GUYS I'M SORRY!!!
- Alexandra Pacheco
- Oct 9
- 2 min read
I'm not even drafting this on a doc, I'm just writing straight on my site and pressing publish...
I FAILED MY OWN CHALLENGE!!!!
10 Days Of Celebrating Life ended up being three days...
Frankly, I have no excuse. Nothing has come up or gotten in the way of completing my challenge. The simple fact is: I let my depression consume me this week.
I really want to start writing more positive content because I have gotten feedback from readers that it's been healing to see that someone else may share their struggles, that they're not alone. That makes me incredibly happy too, because that's the reason I created The Adulting Journals.
However, I also don't want to enable my readers to wallow or create a community based mutual destruction.
Truth be told, I found out recently that I was misdiagnosed with depression, when I have actually been suffering from bipolar disorder all these years.
That moment was incredibly enlightening. It explained many of my self-destructive patterns and I'm sure that as I learn about myself through this new lens, I will be able to better manage my mental illness moving forward.
But it's also been difficult to separate myself from my diagnosis. I texted a friend in a panic asking so many wild questions immediately after my appointment:
"Have I just been a crazy bitch this entire time and not realized it?"
"If one part of me is mania and one part of me is depression, then which part is ACTUALLY me?"
"Why me? I don't want to be bipolar!"
Honey, I don't think anyone wants a mental illness...
I think it's difficult to force myself to celebrate being alive when every single day is an unwanted struggle.

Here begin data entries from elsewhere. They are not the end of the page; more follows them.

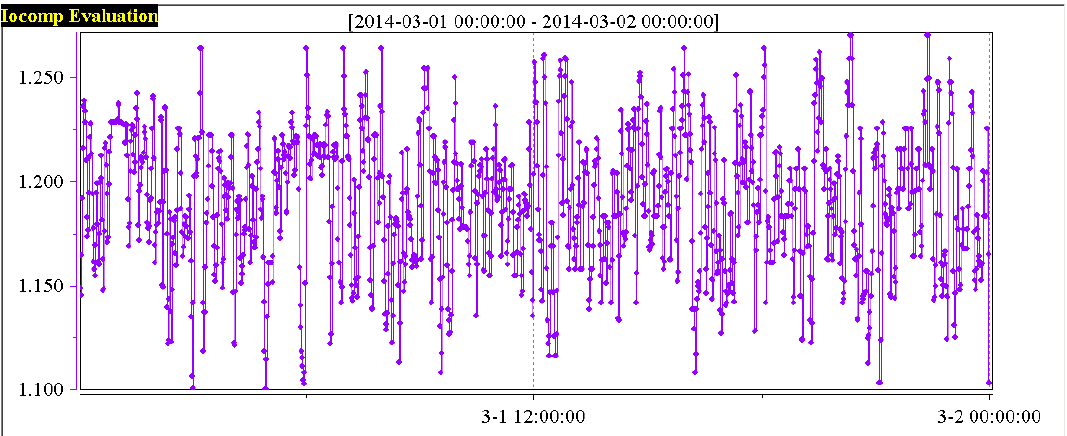
Figure 17. The boiler oxygen content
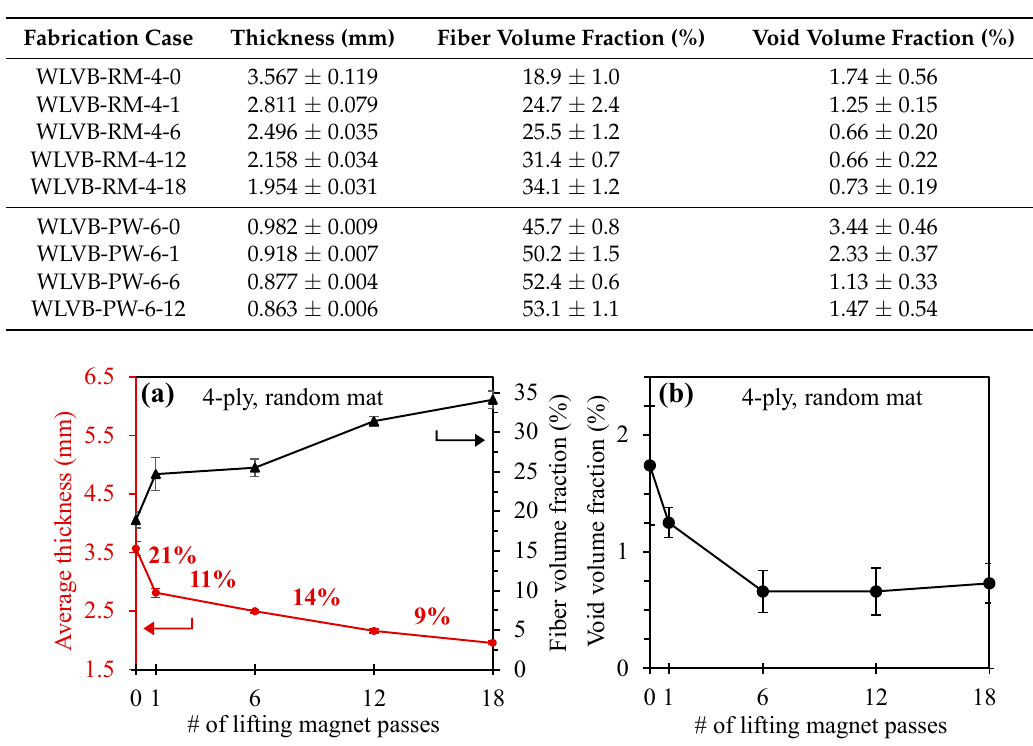
Table 3. Thickness and fiber and void volume fractions for 4-ply random mat and 6-ply plain weave laminates fabricated with an increasing number of passes (i.e., 1, 6, 12, and 18 passes for random mat and 1, 6, and 12 passes for plain weave) of a lifting magnet ( n = 6 for fiber volume fraction and void volume fraction; n = 70 for thickness of random mat laminate; and n = 126 for thickness of plain weave laminate, 95% confidence intervals for all data).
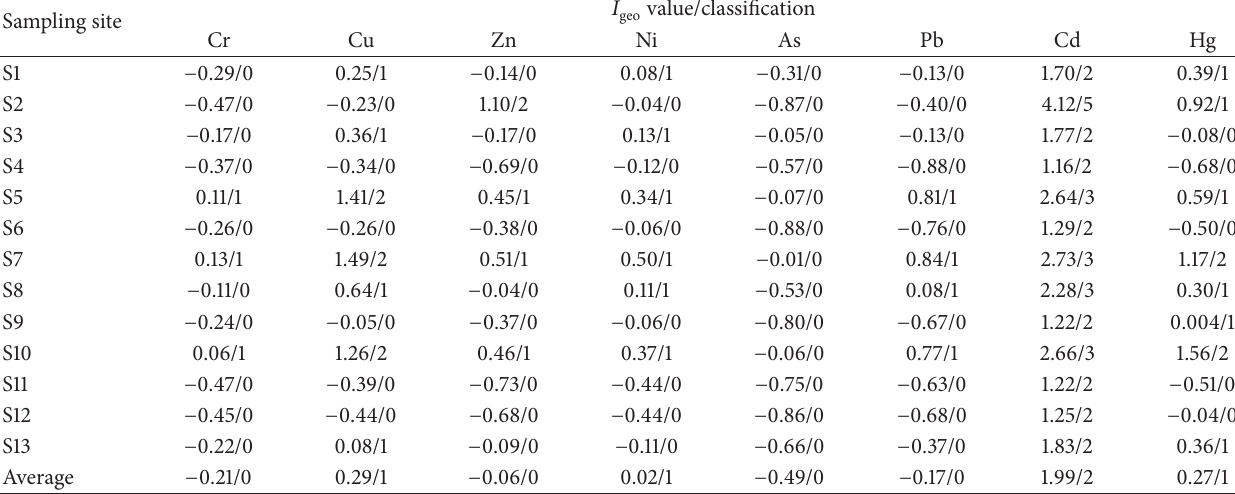
Table 5: The Geoaccumulation Index and classification of heavy metals in sediments from TGR tributaries. Sampling site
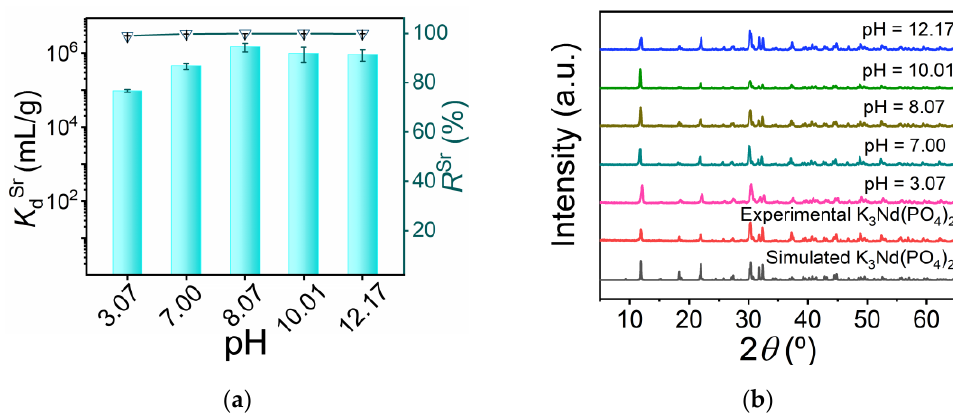
Figure 3. ( a ) The effect of different pH on the Sr 2+ adsorption of K 3 Nd(PO 4 ) 2 studied by plotting the relationship of K dSr (mL/g) (column) and R Sr (line chart) vs. pH values ; ( b ) PXRD patterns of the K 3 Nd(PO 4 ) 2 samples before and after Sr 2+ adsorption in the pH range from 3.07 to 12.17. Table 2. The comparison of the adsorption abilities of K 3 Nd(PO 4 ) 2 and other reported adsorbents for Sr 2+ .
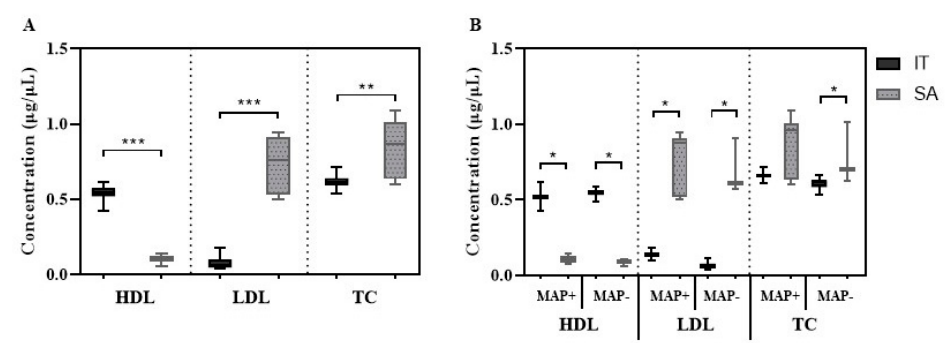
Figure 3. Concentrations of lipoproteins in subjects at risk of T1DM (rT1DM) grouped according to their geographic provenience. ( A ) Comparison between patients enrolled in mainland Italy (IT; n = 10) and Sardinia (SA; n = 12). ( B ) Differences in lipoprotein levels between IT and SA participants grouped according to their serological response to MAP antigens. Mean and standard deviation are indicated for each bar. Upon the analysis of lipoprotein levels in RA, our results showed a statistical difference in HDL concentrations between RA MAP+ and RA MAP- and when comparing RA MAP- with HCs MAP- ( p < 0.0001, Figure 2G). Insignificantly lower HDL concentrations were found among RA MAP+ respect to RA MAP- (Figure 2G). Increased levels of LDL/VLDL were observed in RA MAP+ versus HCs MAP+ ( p = 0.0024, Figure 2H) and in RA MAP- versus HCs MAP- ( p = 0.0052, Figure 2G); however, a comparison between RA MAP+ and RA MAP- showed no difference. Similar results were obtained for TC (Figure 2I), with strikingly lower levels among HCs regardless of anti- MAP Abs status ( p < 0.0001, Figure 2I). 4. Discussion MS, T1DM and RA are among complex autoimmune diseases developing through a multifaceted interplay between genetic determinants, environmental factors and the immune system. Viral and bacterial infections with host’s molecular components play a crucial role in triggering autoimmunity in directed manner or by activating secondary immune responses exacerbating the ongoing autoimmune process. Our previous studies support the hypothesis that MAP may be a contributing agent in the etiology of MS, T1DM and RA through cross-reactivity and molecular mimicry phenomena [5,35–37,42]. Here, we investigated whether humoral responses against MAP correlate with altered lipoprotein profiles typical to these diseases. The outcomes of this study have shown variations in serum cholesterol levels associated with the presence of anti-MAP Abs. Genome-wide association study (GWAS) identified over 100 distinct genetic variants associated with MS predisposition [43] that show a genetic modulation of lipid profiles in disability progression. In addition, recent discoveries showed that other genetic contributors to MS development reside within the ubiquitin-proteasome system that represents an immensely important pathway in protein degradation [44]. Less is known about environmental MS contributors and their link with genetically conferred susceptibility to infections. Recent evidences associate serum lipid levels and lipid-related polymorphisms with disability progression in MS patients [38]. Cholesterol synthesis appears crucial during remyelination of neuroglia [45], while its excess in plasma may aggravate neuronal cell damage [46], thus conflicting results have been obtained for lipoprotein concentrations and degree of disability in this disease [25,41,47]. Our results indicated higher levels of serum lipoprotein levels in MS patients, showing lower HDL concentrations among MAP+ subjects which correlated with higher EDSS. It is possible that lipid-related SNPs inducie imbalance of cholesterol, thereby favoring mycobacterial survival in macrophages. This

It's to the point that I don't feel like writing anymore. And in these moments, I used to be able to push through. But lately I've been struggling to grit my teeth and force that mask of happiness and productivity. Simply put: it's hard.
I don't really know why I'm posting this if I'm being honest. I think I just want to show that I'm doing my best with what I've got, and I know that some of you out there are in the same boat.
It's gonna be okay.
Drink water. Curl up in a fuzzy blanket. Hug your pet. Do whatever you need to survive.